Amy M. Schmitter, Formal Causation and the Explanation of Intentionality in Descartes, Monist 79/3, 1996, pp. 368-387.

Schmitter bringt Descartes' Elimination der Formalursache mit seiner Ablehnung der (spät)mittelalterlichen Speciestheorie in Verbindung.

His quarrel with scholastic natural philosophy is already well-known, but Descartes took aim just as frequently at the scholastik theora of species, a theory that is a response primarily to questions about 'formal' causation in perception and conception (p. 368).
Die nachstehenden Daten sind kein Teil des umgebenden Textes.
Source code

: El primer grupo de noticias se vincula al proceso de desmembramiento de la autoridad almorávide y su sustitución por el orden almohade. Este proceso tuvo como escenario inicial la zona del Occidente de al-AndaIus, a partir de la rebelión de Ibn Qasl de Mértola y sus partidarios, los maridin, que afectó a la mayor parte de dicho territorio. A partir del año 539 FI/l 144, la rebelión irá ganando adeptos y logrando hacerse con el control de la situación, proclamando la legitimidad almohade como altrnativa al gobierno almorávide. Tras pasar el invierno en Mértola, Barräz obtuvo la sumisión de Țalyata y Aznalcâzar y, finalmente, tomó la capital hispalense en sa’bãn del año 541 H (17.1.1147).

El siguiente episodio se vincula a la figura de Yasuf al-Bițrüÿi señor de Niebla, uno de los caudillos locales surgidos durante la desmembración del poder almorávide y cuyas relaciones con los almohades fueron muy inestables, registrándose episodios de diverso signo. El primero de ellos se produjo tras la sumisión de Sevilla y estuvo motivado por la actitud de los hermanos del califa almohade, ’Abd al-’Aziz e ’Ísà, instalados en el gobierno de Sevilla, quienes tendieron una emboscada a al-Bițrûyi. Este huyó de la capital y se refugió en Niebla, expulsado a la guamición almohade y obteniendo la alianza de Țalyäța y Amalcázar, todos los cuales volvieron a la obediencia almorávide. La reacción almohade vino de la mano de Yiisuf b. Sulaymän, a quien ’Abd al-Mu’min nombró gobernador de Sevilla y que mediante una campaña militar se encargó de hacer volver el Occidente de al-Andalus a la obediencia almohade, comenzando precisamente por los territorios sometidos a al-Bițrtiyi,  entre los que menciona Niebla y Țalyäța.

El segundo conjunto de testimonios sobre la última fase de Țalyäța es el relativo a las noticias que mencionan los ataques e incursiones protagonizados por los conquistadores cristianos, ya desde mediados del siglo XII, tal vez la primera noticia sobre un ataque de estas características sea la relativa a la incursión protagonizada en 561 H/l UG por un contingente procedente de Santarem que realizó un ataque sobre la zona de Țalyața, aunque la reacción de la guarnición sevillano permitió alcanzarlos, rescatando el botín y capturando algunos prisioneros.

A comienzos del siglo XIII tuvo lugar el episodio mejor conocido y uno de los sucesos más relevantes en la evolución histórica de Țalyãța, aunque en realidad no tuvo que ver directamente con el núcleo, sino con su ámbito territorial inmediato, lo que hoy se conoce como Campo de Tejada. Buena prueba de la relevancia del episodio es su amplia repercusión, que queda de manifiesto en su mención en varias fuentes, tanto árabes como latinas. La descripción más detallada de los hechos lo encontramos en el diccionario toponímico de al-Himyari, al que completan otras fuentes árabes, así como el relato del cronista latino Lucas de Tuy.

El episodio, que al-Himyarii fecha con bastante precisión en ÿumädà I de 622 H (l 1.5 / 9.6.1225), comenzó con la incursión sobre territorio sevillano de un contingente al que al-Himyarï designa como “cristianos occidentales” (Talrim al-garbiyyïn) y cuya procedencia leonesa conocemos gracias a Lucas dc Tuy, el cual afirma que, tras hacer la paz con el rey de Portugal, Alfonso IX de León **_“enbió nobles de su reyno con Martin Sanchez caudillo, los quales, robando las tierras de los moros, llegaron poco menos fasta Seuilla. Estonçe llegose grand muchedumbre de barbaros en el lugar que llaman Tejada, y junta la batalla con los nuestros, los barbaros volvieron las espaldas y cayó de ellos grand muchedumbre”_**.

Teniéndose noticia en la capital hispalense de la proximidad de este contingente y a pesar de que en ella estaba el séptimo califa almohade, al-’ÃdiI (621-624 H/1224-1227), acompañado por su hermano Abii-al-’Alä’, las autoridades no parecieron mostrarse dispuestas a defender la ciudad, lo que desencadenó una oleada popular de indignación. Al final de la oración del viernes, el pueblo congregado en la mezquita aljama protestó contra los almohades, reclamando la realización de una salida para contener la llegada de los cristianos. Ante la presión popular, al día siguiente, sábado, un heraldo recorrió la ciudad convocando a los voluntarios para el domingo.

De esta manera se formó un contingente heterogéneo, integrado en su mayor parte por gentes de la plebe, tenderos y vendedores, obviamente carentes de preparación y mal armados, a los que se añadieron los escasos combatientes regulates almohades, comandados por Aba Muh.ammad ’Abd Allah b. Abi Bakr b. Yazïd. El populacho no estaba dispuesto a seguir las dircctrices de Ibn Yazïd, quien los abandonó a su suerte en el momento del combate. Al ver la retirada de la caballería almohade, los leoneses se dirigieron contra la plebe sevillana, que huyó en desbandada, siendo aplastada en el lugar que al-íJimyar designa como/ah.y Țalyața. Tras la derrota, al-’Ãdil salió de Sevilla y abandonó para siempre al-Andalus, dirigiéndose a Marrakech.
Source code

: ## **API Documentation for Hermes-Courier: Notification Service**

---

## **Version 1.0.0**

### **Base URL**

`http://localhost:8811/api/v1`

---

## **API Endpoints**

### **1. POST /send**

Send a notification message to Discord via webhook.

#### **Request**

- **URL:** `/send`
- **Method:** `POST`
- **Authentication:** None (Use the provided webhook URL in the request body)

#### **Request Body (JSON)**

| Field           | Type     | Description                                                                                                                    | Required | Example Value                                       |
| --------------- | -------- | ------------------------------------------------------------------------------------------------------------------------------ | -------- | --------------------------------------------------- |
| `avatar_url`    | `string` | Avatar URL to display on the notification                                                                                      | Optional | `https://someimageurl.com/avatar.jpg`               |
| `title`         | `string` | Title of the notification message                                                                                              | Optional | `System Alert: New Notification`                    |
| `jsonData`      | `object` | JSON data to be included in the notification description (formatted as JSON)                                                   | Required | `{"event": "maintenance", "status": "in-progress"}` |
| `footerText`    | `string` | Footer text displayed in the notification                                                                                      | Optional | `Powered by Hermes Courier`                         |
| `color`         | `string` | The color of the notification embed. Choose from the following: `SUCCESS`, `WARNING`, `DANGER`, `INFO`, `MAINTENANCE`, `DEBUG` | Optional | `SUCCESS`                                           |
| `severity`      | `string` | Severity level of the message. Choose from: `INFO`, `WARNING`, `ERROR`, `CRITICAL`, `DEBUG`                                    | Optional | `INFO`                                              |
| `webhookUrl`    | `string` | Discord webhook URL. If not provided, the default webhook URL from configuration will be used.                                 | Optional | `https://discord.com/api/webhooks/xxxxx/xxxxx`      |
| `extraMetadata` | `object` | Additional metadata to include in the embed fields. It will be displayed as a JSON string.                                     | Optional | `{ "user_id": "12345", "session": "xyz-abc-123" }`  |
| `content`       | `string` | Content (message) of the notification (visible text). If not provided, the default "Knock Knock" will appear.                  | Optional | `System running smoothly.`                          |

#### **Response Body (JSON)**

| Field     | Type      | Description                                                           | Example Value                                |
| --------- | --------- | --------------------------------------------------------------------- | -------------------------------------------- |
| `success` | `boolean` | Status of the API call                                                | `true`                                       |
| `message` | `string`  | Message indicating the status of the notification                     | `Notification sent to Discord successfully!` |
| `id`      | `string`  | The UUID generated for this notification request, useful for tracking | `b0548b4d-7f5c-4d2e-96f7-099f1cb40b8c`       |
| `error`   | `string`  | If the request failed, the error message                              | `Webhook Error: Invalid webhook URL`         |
Dabei beschränkt Schmitter die Diskussion auf 'causation for and within ideas' (p. 369). Im Verständnis des cartesischen Ursachenbegriffs folgt sie Kenneth Clatterborough, Cartesian Causality, Explanation and Divine Concurrence, History of Philosophy Quarterly 12 (1995), 195-207:

Clatterborough advocates the view that Descartes holds causes to be premises in explanation, ... .
The novelty of his thought lies in changing what will count as an explanation, ... (p. 369).

(Zur Eucharistiedebatte:)

There is only one substance even if its parts are constantly in dynamic transformation. And for this reason, change within the physical world (...) is never substantial change, never true generation or destruction (p. 379).